The (heuristic) generator cache caches the output of some expensive
precursor generator routines. These cache entries only have heuristic
validators, where DWiki can be fooled if people try hard enough.
Generator cache entries do have a TTL, so that if the heuristic is
fooled DWiki will pick up the new result sooner or later. Some cache
entries can also explicitly invalidated by DWiki in a pretty reliable
process; by default, these have a much longer TTL than plain heuristic
cache entries. These are called 'flagged' (heuristic) generator entries
and various ConfigurationFile settings controlling how they behave are
_render-heuristic-flagged-..._.

(Trivia: the 'flagged' name is because such entries are invalidated
using a flag file, or more accurately a flag cache entry.)

Currently the main renderer cache caches the output of various wikitext
to HTML rendering routines while the generator cache caches the results
of various filesystem 'find all descendents' walks that are used to
build lists of comments (for Atom comments feeds and some wikitext
macros; this uses explicit invalidation) and lists of pages (for Atom
feeds and various blog renderers such as _blog::prevnext_).

Unfortunately, a DWiki page that has comment or access restrictions
must be cached separately for each DWiki user that views it. Under some
situations this can result in a number of identical copies being cached
under different names. If you want to avoid this, DWiki lets you turn
off renderer caching for non-anonymous users.

=== Force-invalidating list of pages caches

The general validator for _blog::prevnext_ cache entries is the
modification time for all of the directories involved that had files in
them at the time (the latter condition is for technical reasons). The
heuristical validator checks that some of the file timestamps are still
the same, but it can't check all of them and still be a useful cache.

So the easy way to invalidate this is to change the modification
time of a directory involved, for example with _touch_.

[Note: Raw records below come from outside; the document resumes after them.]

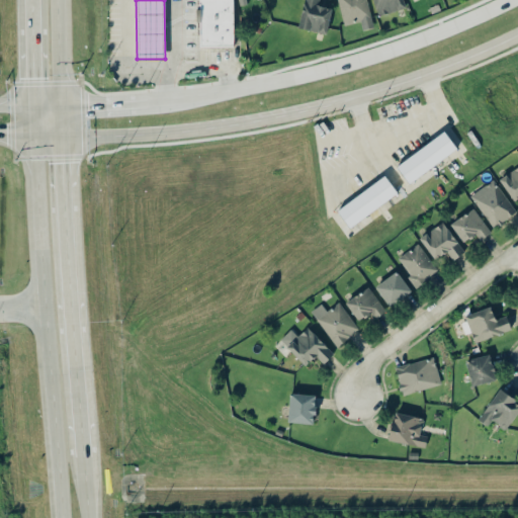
[(200,46),(200,0),(233,0),(233,46),(200,46)]
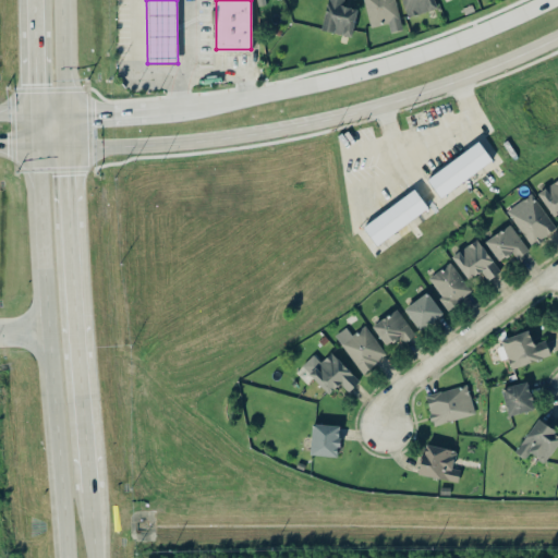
[(343,0),(327,0),(320,29),(351,37),(358,9),(342,5),(343,0)]
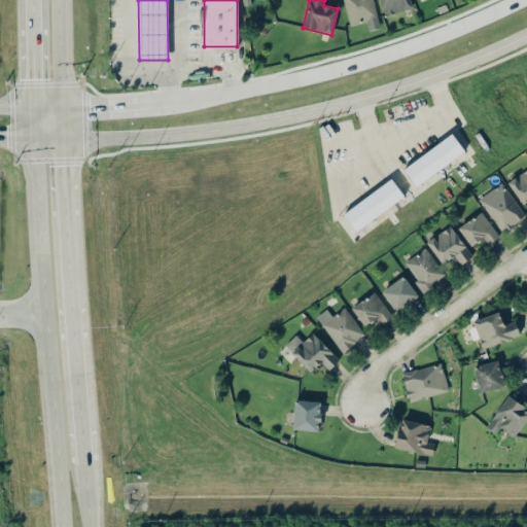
[(369,31),(380,28),(373,0),(343,0),(350,26),(366,22),(369,31)]
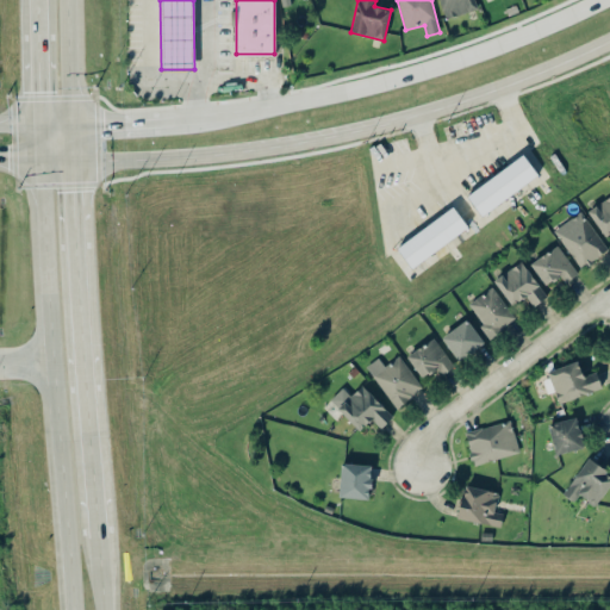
[(439,0),(443,18),(477,10),(474,0),(439,0)]
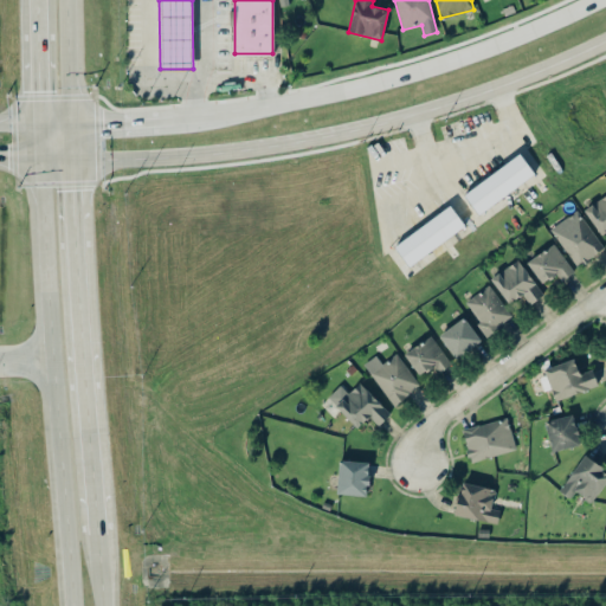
[(477,214),(463,194),(520,153),(534,173),(477,214)]
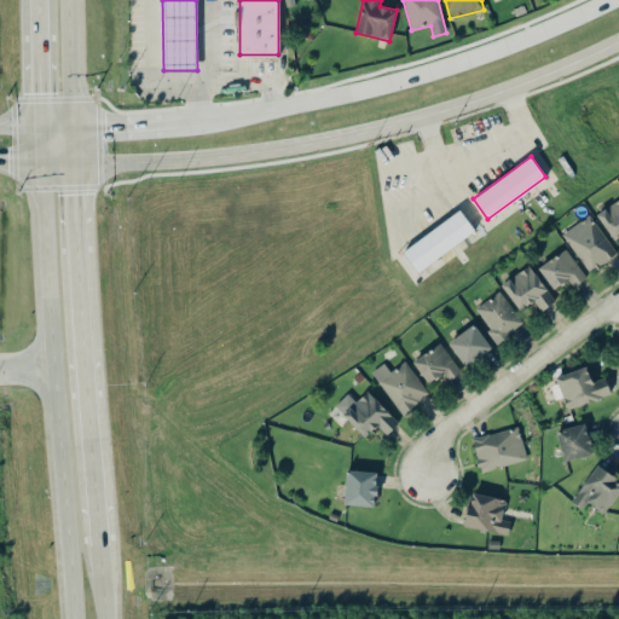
[(613,241),(618,237),(618,198),(596,213),(613,241)]
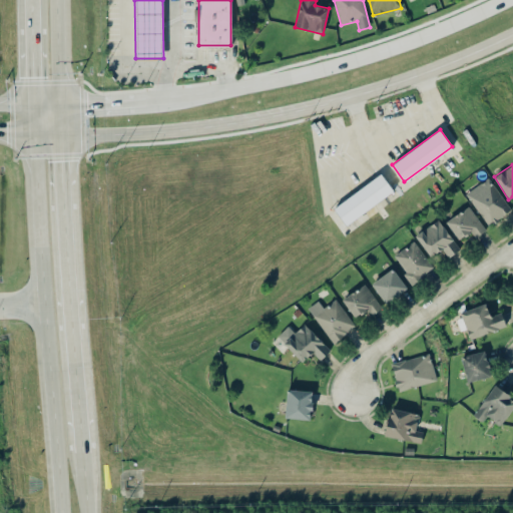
[(346,225),(334,208),(381,173),(393,190),(346,225)]
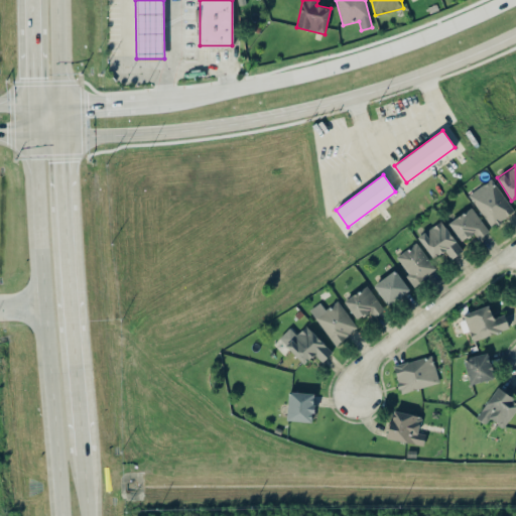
[(492,227),(514,211),(491,178),(469,196),(492,227)]
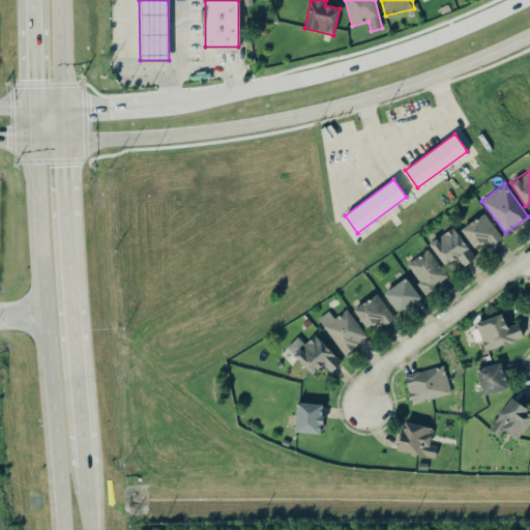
[(488,240),(491,245),(501,239),(486,213),(461,229),(473,248),(488,240)]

The 'list of pages' cache is similarly invalidated by changing a
directory modification time. Unlike the _blog::prevnext_ case, the
directory times are the only thing that this cache checks. This is a bit
of a pity but the performance improvements from caching this information
are very visible.

== Disk space usage and directories

Much like comments, each page that has something cached for it
becomes a subdirectory, with the various cached things in files. The
different sorts of caches use different top-level directories under the
_cachedir_, so you have paths like _~~cachedir~~/bfc_,
_~~cachedir~~/renderers_, and _~~cachedir~~/generators_.

Because some results include absolute URLs that mention the
current hostname, DWiki must maintain separate caches for each
_Host:_ header it sees in the BFC and the general renderers cache.
These are handled as subdirectories in each cache directory, so
_~~cachedir~~/bfc/localhost/..._ and so on. Entries in the generator
cache don't depend on the current _Host:_ header, so there is only one
(sub)cache for all requests, _~~cachedir~~/generators/all/..._.

Generally the general renderers cache uses the largest amount of disk
space, followed by the BFC, and the generator cache is the smallest.

If you're using caching (and as mentioned, you probably want to), you'll
want to periodically trim the caches. ChrisSiebenmann just does this by
hand every so often by removing the cache directories entirely; DWiki
will then rebuild them as necessary.